Back in the days when Children’s ITV was good – when it actually existed – there were periods when its output equalled and even surpassed that of its BBC rival.
There was Children’s Ward, Steven Moffat’s Press Gang, Spatz – older readers, you know it’s true – and, between 1983 and 1989, a series of one-off dramas which aired every Friday under the umbrella title of Dramarama.
Produced by various ITV companies throughout the run and heralding the careers of many great actors, writers and directors, the Dramarama stories encompassed all manner of genres – lots of sci-fi and supernatural stuff, yes, but certainly not exclusively – and represented an attitude that seems all too rare these days: the encouragement and development of new creative talent.

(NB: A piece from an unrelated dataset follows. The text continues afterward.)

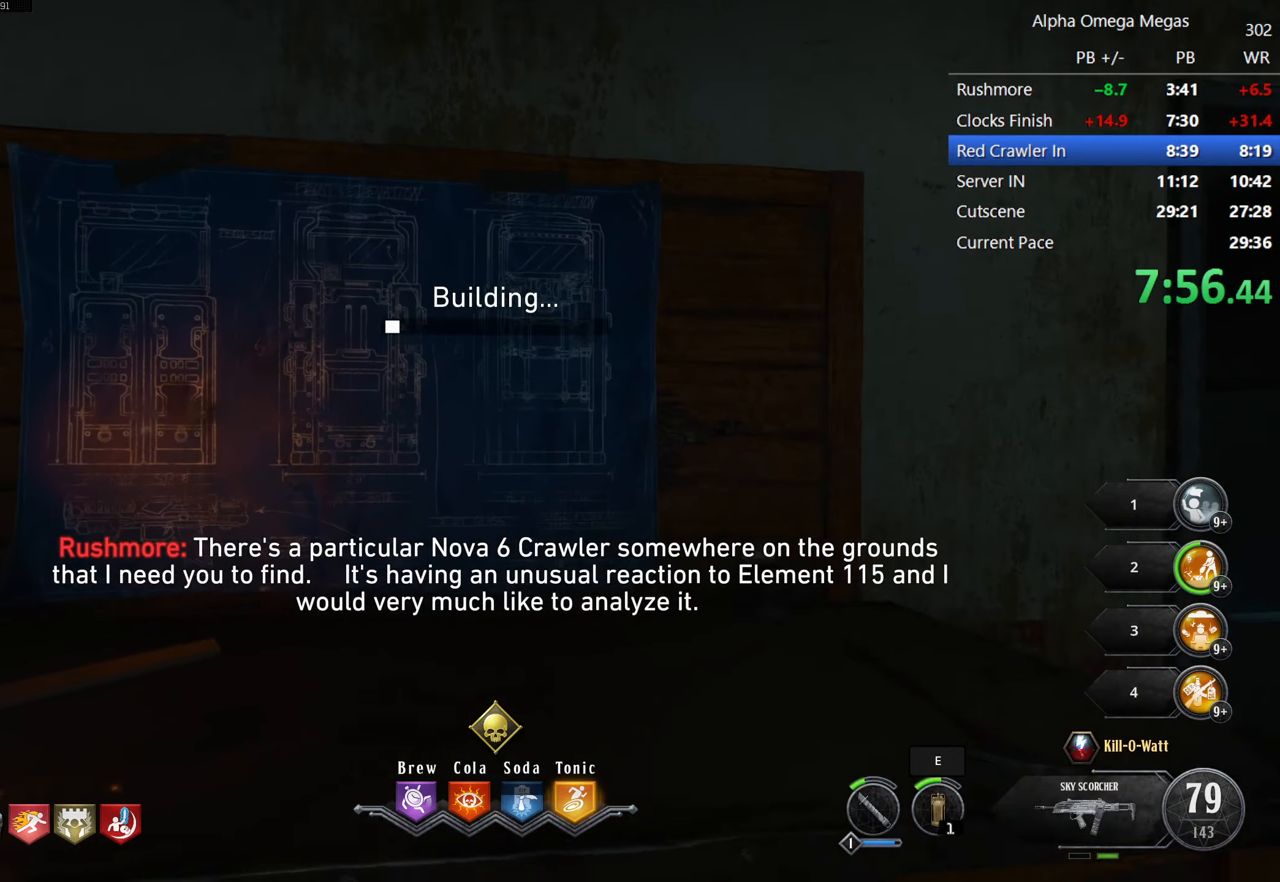
{"keys": ["f"], "mouse": [], "events": []}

The gloriously named Mr Stabs is a florid and likeably pompous fantasy about the eponymous villainous magician – played by a surprisingly effective David Jason with a sibilant voice, a hilarious mullet and a robe from the Lucius Malfoy hand-me-down collection – sent off by Patrick Malahide and a gang of monks to get a black glove from another evil wizard with only his trusted familiar Luko (a hapless hobgoblin cross between Dobby and the be-penised bear from Bo Selecta) for company.
Stuffed with pre-Potter snakes and sorcery, frequent breaches of the fourth wall and numerous filthy fnar-fnar dialogue disasters (‘They have wanton ways,’ Polandi the witch says of human beings. ‘My hand power will protect me,’ Stabs reassures her), Mr Stabs is actually a lot of fun. It’s refreshing to see a story with no redeemable characters whatsoever and the ending is effectively spooky.
On Your Tod features Gary Oldman as 18-year-old Ben, a Bruce Wayne-without-Batman trust fund slacker with his own house, accountant and cleaner – and some giant fruit on the stairs that go unremarked on and unexplained – whose life is an endless whirl of social networking, wild partying (although only one empty wine bottle is ever shown among the detritus from the bacchanalian festivities) and spiritual ennui.
Amid the philosophical musings on the emptiness of his life and hilariously stereotyped attempts at portraying youth culture, there’s time for what another Ben – Elton – might have described as a little bit of politics. When his cleaner asks him what he’d do without money, Ben remarks: ‘I’d get a job, or I’d be unemployed – like most of my friends.’ TAKE THAT, THATCHER.
Directed by Michael Winterbottom (24 Hour Party People, The Trip), Rosie the Great is a comedy drama set on the fictional mid-Atlantic island of Longsea – actually Porthgain on the Pembrokeshire coast – which declares its independence from Britain and, in a bid to prevent the US, US and USSR building airbases, appoints the rightful heir to their throne: a 12 year old girl named Rosie.
A mixture of Hamish MacBeth, Castaway 2000 and The Comic Strip Presents, Rosie the Great combines slapstick farce, ludicrous stereotypes (the American envoy’s demands upon arrival on Longsea are simple: ‘If I don’t get a champagne shower, a manicure, a facial, a Caesar Salad, three scoops of chocolate-chip double-chocolate and a long cold spritzer in the next half-hour, I will sue your government’) and – best of all – a youthful Peter Capaldi with the flowing locks of Jim Morrison .
There are seven more episodes on the DVD, all produced by Thames Television, with two additional dramas (the frankly awful School for Clowns and the genuinely creepy Mr Magus Is Waiting For You, originally screened as part of Theatre Box and retroactively added to the Dramarama roster) among the extra features.
While some have aged less well than others – a few, such as The Horrible Story, were pretty dismal in the first place – and some fail to provide any retrospective unintentional amusement when viewed as an adult, there’s more than enough nostalgia and entertainment herein to make the set worth forking out for.
Released on DVD on Monday 13th February 2012 by Network DVD.